Goal of the exercise — Lay out the lines of the items below as a numbered list, leaving out any blank lines. Begin with the first line of the items and stop after the line that has "pour améliorer deux".

Study material —
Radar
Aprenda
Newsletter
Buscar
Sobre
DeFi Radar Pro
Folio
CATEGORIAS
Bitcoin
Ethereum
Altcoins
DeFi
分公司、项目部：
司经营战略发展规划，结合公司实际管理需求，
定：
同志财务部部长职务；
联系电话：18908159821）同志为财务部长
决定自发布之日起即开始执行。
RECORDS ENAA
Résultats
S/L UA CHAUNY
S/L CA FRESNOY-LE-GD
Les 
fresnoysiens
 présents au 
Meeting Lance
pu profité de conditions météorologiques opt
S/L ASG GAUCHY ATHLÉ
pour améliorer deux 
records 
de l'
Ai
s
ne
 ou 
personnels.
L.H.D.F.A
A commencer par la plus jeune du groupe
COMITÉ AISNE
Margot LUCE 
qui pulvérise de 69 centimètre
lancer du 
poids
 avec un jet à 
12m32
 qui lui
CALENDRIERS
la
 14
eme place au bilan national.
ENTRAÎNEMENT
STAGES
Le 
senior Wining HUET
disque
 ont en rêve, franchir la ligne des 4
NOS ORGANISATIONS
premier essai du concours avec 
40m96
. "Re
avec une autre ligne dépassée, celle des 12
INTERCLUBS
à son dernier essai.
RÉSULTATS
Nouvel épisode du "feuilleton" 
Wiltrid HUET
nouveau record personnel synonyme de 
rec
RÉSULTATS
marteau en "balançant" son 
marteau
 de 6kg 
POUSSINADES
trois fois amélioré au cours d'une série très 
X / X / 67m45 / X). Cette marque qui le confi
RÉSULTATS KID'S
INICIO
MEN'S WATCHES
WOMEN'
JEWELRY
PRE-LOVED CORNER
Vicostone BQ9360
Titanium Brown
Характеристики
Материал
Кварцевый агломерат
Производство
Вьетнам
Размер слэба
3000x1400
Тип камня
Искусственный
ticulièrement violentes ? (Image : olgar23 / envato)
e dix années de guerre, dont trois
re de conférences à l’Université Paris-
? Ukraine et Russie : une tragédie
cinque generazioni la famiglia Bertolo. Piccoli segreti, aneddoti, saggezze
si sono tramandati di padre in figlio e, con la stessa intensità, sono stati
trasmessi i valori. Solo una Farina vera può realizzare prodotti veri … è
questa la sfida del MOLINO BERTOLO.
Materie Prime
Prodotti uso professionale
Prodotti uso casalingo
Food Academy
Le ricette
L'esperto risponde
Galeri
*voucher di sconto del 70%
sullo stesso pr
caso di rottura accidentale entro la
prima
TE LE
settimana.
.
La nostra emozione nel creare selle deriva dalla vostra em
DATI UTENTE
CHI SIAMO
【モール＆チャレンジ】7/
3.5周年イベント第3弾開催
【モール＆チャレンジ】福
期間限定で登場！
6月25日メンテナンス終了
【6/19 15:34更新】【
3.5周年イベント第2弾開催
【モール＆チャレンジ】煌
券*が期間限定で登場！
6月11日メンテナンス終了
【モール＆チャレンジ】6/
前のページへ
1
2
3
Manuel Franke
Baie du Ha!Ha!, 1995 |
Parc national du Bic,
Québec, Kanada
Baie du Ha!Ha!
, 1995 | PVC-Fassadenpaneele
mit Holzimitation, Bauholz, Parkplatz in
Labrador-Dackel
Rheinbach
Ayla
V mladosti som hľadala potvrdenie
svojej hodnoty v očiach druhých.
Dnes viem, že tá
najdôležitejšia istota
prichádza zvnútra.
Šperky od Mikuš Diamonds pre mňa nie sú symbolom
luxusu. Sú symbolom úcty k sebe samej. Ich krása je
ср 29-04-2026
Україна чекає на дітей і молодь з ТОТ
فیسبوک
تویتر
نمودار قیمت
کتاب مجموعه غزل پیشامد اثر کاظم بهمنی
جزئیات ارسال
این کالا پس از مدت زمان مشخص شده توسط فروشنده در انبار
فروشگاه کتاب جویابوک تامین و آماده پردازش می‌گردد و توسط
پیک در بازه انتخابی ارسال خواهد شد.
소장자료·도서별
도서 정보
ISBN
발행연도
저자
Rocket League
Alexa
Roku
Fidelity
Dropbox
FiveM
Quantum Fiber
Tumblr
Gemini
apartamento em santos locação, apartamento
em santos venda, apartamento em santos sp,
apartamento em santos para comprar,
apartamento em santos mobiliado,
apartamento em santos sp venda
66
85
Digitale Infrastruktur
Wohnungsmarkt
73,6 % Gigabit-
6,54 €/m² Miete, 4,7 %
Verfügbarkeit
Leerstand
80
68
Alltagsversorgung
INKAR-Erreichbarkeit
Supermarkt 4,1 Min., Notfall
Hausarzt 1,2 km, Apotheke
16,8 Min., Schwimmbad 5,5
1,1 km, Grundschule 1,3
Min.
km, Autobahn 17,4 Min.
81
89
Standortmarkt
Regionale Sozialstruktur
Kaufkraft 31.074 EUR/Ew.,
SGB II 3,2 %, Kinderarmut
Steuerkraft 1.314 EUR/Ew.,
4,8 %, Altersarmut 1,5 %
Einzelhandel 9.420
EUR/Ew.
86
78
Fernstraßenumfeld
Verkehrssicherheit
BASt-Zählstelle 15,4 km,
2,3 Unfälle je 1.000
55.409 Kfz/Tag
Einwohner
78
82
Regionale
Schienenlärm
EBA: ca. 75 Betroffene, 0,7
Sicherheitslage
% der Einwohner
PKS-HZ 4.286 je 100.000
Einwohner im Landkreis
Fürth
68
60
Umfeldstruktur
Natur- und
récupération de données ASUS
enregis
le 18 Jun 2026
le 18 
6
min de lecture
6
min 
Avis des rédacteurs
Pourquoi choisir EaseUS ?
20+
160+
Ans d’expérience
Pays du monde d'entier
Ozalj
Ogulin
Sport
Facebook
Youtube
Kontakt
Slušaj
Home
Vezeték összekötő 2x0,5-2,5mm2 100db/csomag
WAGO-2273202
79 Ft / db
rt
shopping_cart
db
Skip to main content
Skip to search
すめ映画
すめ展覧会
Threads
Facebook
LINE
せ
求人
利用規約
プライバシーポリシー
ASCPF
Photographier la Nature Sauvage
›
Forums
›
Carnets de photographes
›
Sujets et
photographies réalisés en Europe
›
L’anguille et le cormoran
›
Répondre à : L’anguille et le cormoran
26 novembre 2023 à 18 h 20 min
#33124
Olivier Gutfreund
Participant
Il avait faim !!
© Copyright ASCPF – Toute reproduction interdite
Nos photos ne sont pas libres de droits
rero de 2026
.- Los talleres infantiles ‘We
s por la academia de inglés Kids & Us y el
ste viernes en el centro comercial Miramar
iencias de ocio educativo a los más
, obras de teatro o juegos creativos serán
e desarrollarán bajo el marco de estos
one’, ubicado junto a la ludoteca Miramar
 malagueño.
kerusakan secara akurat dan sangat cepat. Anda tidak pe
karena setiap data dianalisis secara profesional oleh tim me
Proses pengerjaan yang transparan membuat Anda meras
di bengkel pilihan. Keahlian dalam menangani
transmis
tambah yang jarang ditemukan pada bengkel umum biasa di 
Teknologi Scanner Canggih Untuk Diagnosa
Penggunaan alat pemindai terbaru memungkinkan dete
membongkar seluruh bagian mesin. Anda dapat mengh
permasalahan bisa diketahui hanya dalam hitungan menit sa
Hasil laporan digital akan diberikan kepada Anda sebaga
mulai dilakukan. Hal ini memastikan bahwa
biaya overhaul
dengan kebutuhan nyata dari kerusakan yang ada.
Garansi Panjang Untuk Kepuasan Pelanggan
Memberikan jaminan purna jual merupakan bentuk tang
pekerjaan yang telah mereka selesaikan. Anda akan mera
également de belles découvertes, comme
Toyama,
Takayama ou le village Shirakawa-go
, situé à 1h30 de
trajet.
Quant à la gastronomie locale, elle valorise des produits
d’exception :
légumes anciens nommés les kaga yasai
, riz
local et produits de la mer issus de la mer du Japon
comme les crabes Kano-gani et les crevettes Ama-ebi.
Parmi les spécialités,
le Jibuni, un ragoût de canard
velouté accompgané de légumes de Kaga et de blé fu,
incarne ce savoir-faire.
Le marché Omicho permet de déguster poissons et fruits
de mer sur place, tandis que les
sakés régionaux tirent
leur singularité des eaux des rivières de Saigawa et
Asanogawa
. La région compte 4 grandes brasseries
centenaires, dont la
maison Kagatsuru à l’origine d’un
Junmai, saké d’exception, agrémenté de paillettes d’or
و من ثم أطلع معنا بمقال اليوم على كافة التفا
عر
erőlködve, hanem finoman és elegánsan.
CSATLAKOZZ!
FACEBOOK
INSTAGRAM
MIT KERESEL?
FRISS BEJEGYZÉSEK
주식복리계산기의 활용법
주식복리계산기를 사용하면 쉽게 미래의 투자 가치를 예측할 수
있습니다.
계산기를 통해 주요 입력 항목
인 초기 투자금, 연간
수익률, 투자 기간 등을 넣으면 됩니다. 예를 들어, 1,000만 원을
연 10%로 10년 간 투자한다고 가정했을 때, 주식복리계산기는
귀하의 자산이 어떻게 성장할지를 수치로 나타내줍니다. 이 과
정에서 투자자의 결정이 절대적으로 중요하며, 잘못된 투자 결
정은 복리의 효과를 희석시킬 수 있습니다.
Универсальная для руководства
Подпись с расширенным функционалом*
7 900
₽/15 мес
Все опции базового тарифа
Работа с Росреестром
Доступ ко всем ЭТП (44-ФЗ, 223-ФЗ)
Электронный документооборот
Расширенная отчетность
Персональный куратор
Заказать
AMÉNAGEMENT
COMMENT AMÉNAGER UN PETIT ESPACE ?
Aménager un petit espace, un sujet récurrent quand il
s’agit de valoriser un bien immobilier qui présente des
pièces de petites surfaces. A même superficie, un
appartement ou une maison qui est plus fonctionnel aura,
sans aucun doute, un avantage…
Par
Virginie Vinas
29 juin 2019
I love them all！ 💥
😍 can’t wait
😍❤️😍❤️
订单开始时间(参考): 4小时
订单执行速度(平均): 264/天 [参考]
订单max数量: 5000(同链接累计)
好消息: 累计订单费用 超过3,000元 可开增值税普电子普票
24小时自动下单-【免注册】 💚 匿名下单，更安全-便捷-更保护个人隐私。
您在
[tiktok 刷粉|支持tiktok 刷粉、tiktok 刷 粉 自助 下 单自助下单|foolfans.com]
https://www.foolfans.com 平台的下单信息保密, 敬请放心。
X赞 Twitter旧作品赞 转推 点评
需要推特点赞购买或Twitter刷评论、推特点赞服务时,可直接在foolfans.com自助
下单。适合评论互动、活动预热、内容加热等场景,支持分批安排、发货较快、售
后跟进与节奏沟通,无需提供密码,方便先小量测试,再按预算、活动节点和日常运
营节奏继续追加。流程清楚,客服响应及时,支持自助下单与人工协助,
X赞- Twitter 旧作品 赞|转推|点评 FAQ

Finished task —
1. Radar
2. Aprenda
3. Newsletter
4. Buscar
5. Sobre
6. DeFi Radar Pro
7. Folio
8. CATEGORIAS
9. Bitcoin
10. Ethereum
11. Altcoins
12. DeFi
13. 分公司、项目部：
14. 司经营战略发展规划，结合公司实际管理需求，
15. 定：
16. 同志财务部部长职务；
17. 联系电话：18908159821）同志为财务部长
18. 决定自发布之日起即开始执行。
19. RECORDS ENAA
20. Résultats
21. S/L UA CHAUNY
22. S/L CA FRESNOY-LE-GD
23. Les 
24. fresnoysiens
25.  présents au 
26. Meeting Lance
27. pu profité de conditions météorologiques opt
28. S/L ASG GAUCHY ATHLÉ
29. pour améliorer deux 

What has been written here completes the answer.